[Chart comprehension data]
----------------

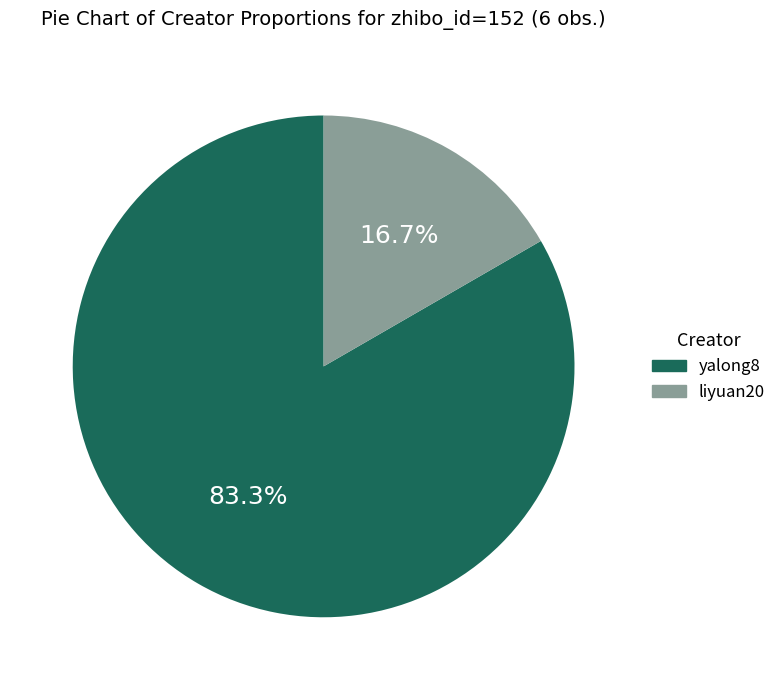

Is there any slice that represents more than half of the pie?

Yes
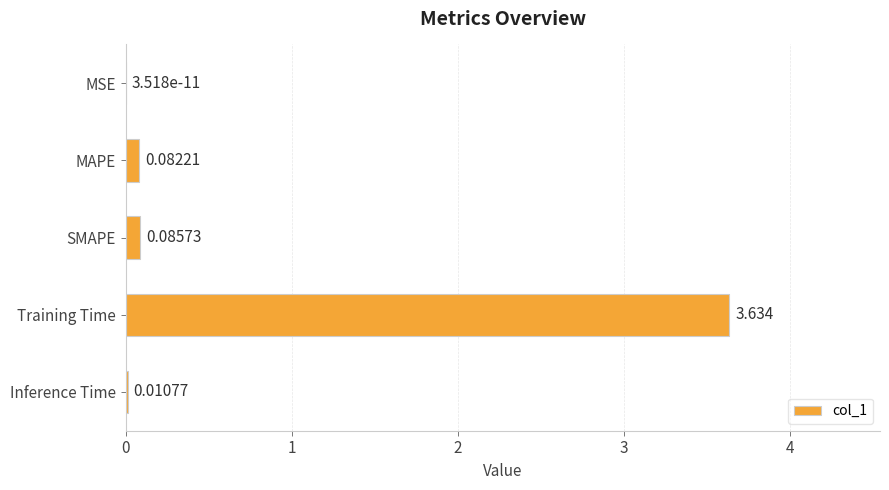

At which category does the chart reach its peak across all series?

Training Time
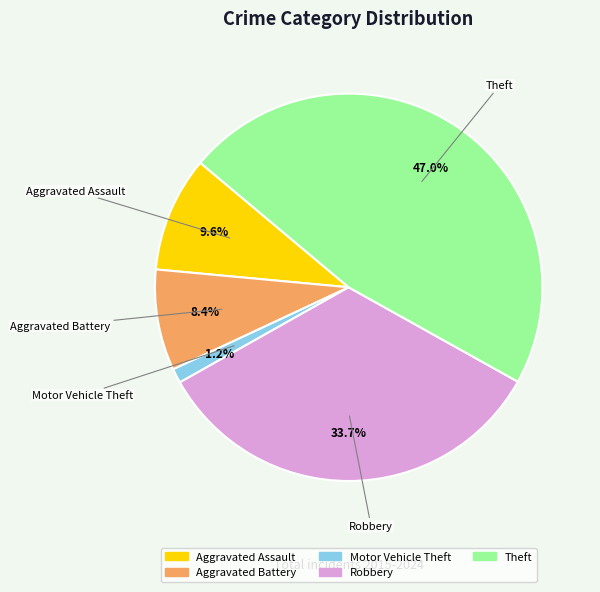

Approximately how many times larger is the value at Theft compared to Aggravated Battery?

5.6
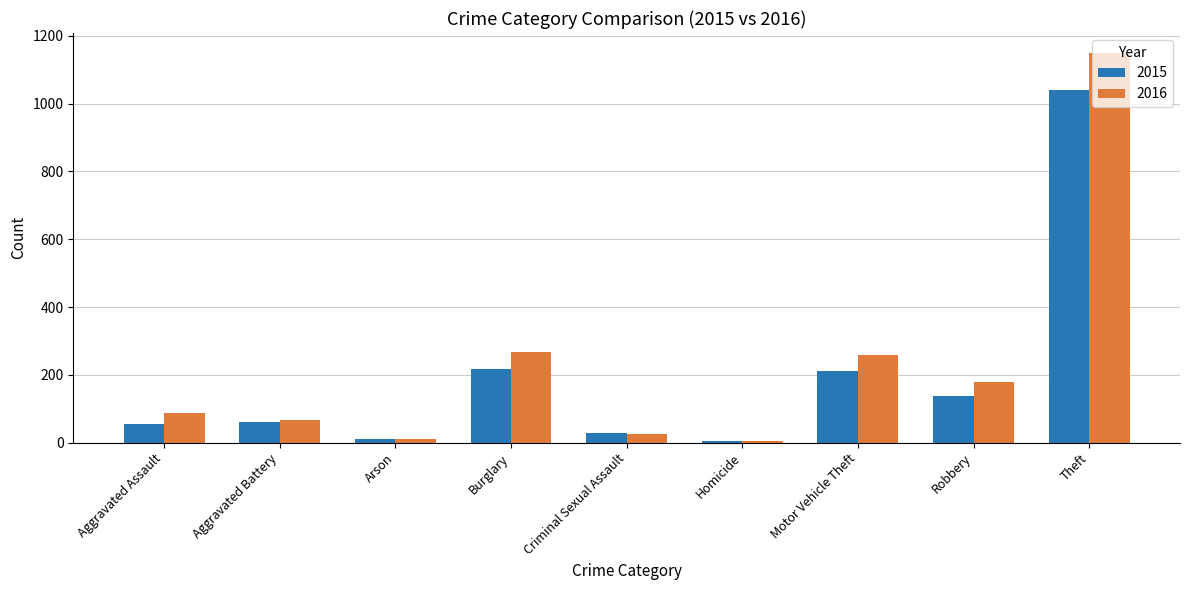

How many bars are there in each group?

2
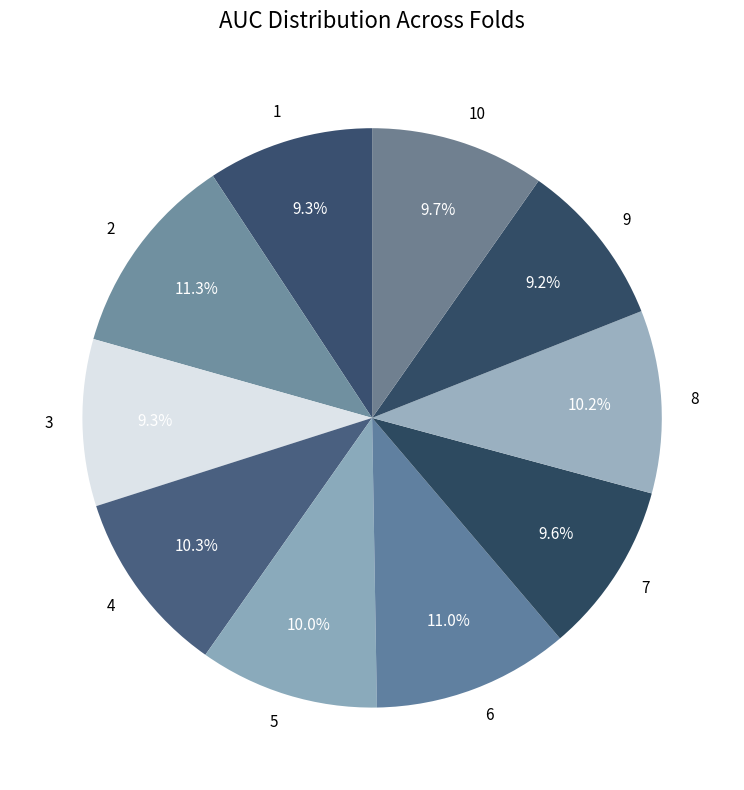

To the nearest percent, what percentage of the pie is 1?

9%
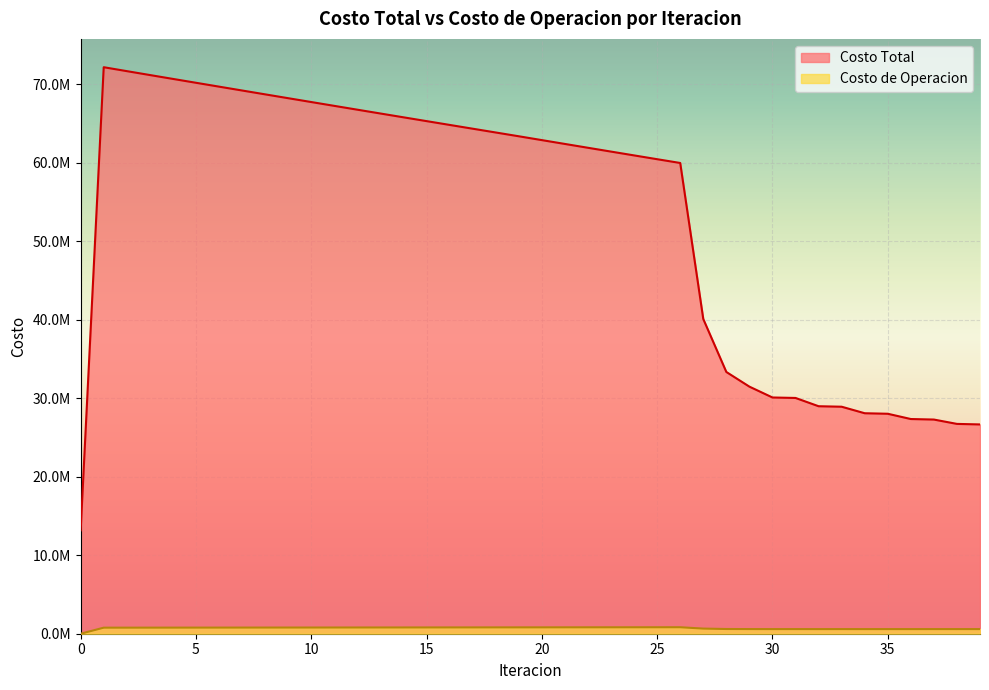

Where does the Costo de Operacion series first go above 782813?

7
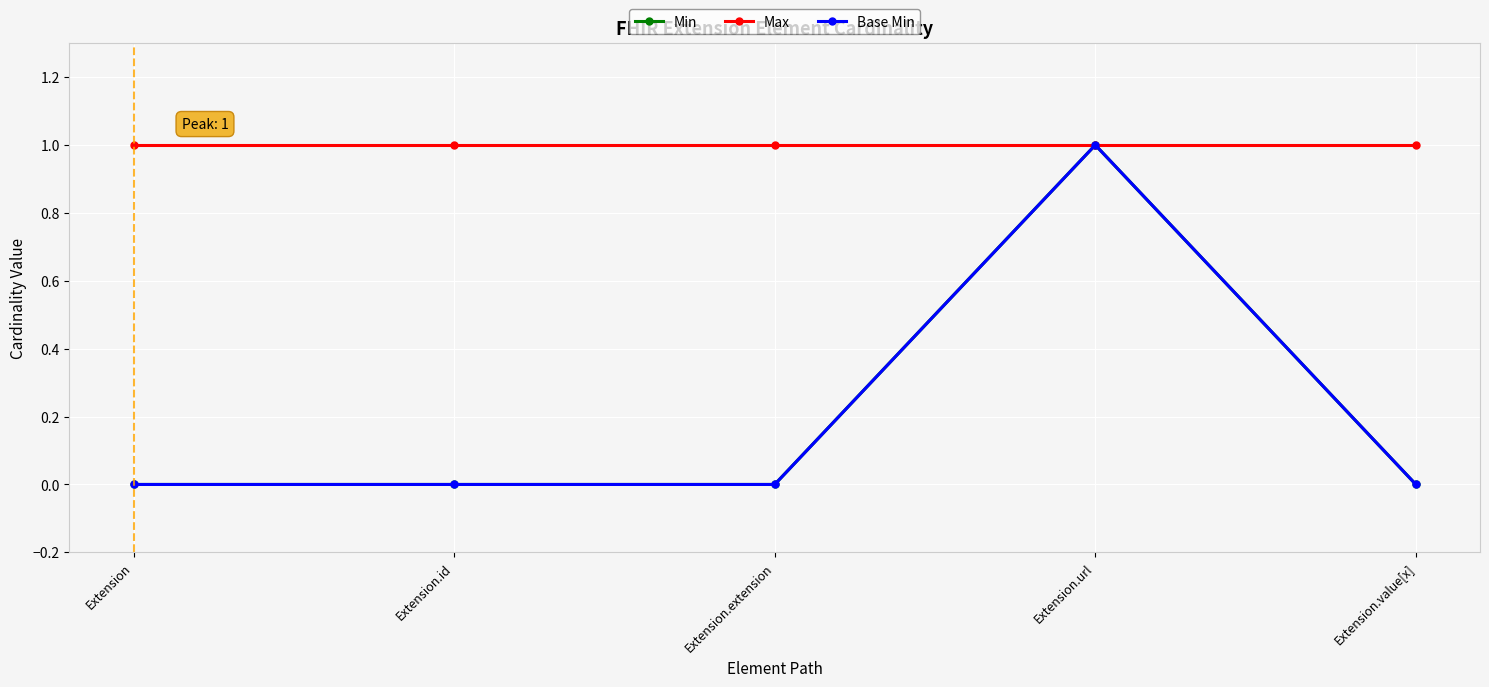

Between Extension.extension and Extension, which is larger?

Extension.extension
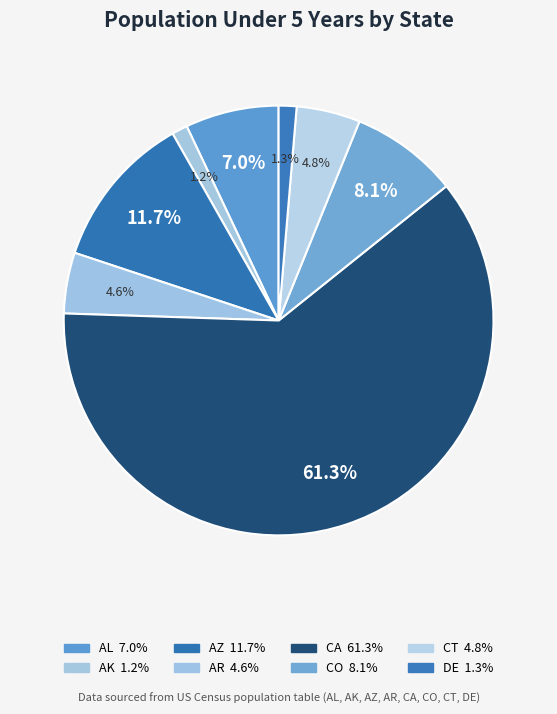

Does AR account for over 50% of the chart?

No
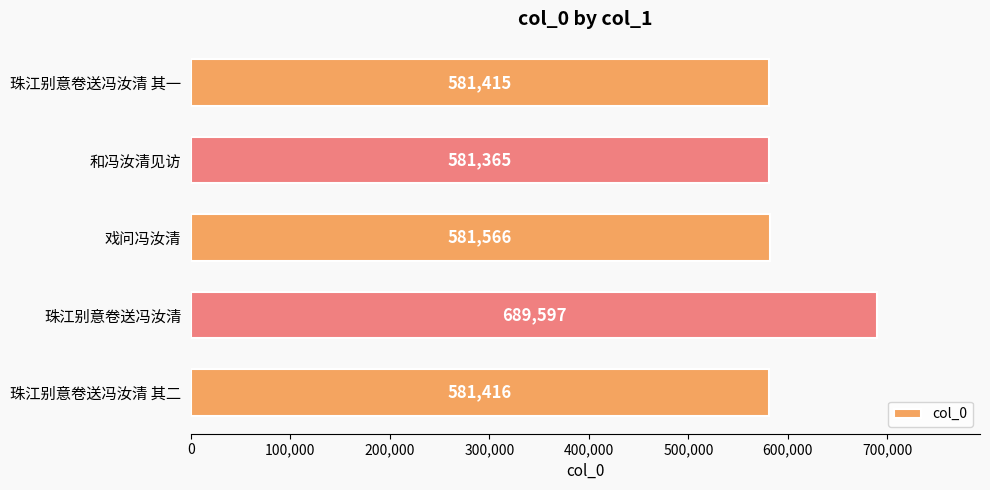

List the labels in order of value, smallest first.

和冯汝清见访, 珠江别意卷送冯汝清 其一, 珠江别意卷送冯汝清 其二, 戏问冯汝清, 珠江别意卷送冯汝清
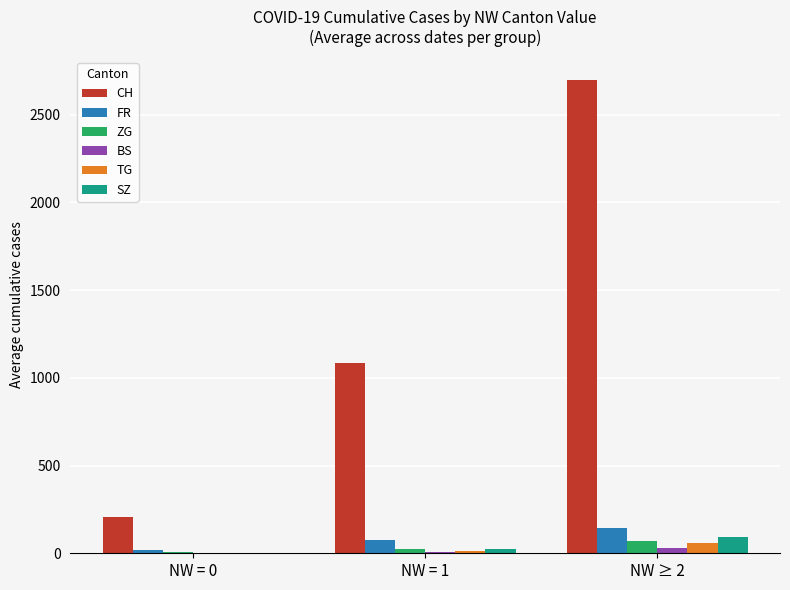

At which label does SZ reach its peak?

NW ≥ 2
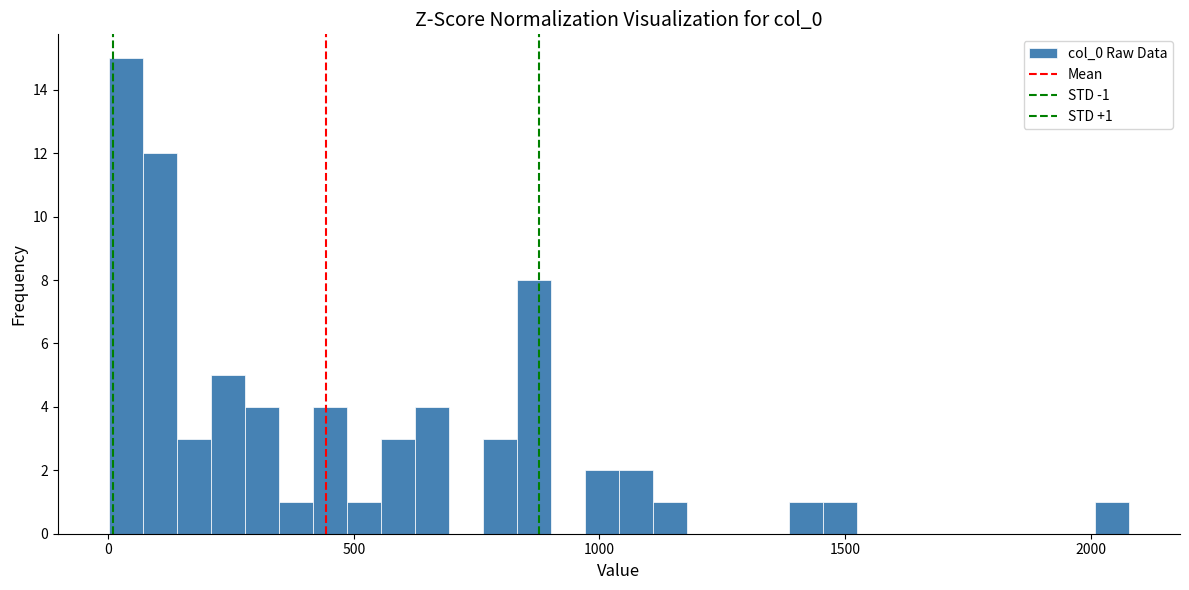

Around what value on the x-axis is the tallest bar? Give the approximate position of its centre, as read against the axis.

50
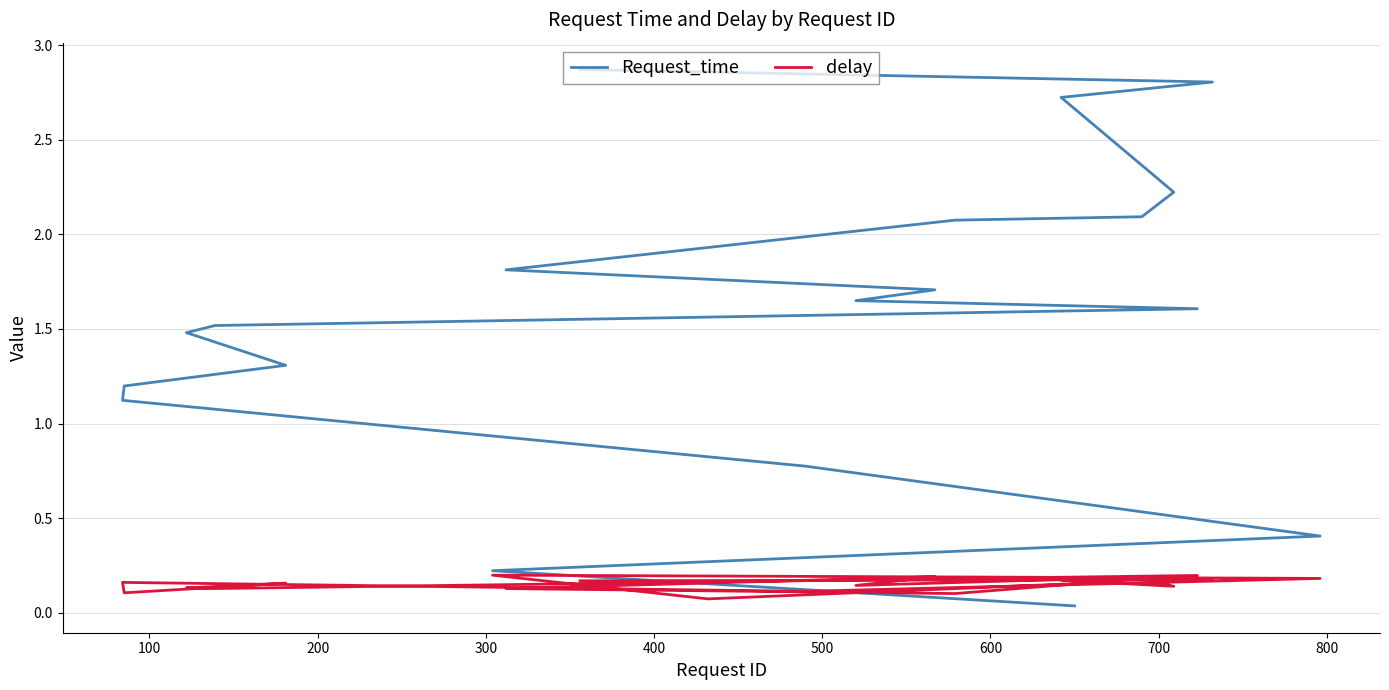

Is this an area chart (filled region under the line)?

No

----------------

Swap "pie" for "circle" everywhere it occurs in the data above, and write out the whole text again without the pictures, leaving everything else unchanged.

*Answer to this problem*.
Is there any slice that represents more than half of the circle?

Yes

At which category does the chart reach its peak across all series?

Training Time

Approximately how many times larger is the value at Theft compared to Aggravated Battery?

5.6

How many bars are there in each group?

2

To the nearest percent, what percentage of the circle is 1?

9%

Where does the Costo de Operacion series first go above 782813?

7

Between Extension.extension and Extension, which is larger?

Extension.extension

Does AR account for over 50% of the chart?

No

List the labels in order of value, smallest first.

和冯汝清见访, 珠江别意卷送冯汝清 其一, 珠江别意卷送冯汝清 其二, 戏问冯汝清, 珠江别意卷送冯汝清

At which label does SZ reach its peak?

NW ≥ 2

Around what value on the x-axis is the tallest bar? Give the approximate position of its centre, as read against the axis.

50

Is this an area chart (filled region under the line)?

No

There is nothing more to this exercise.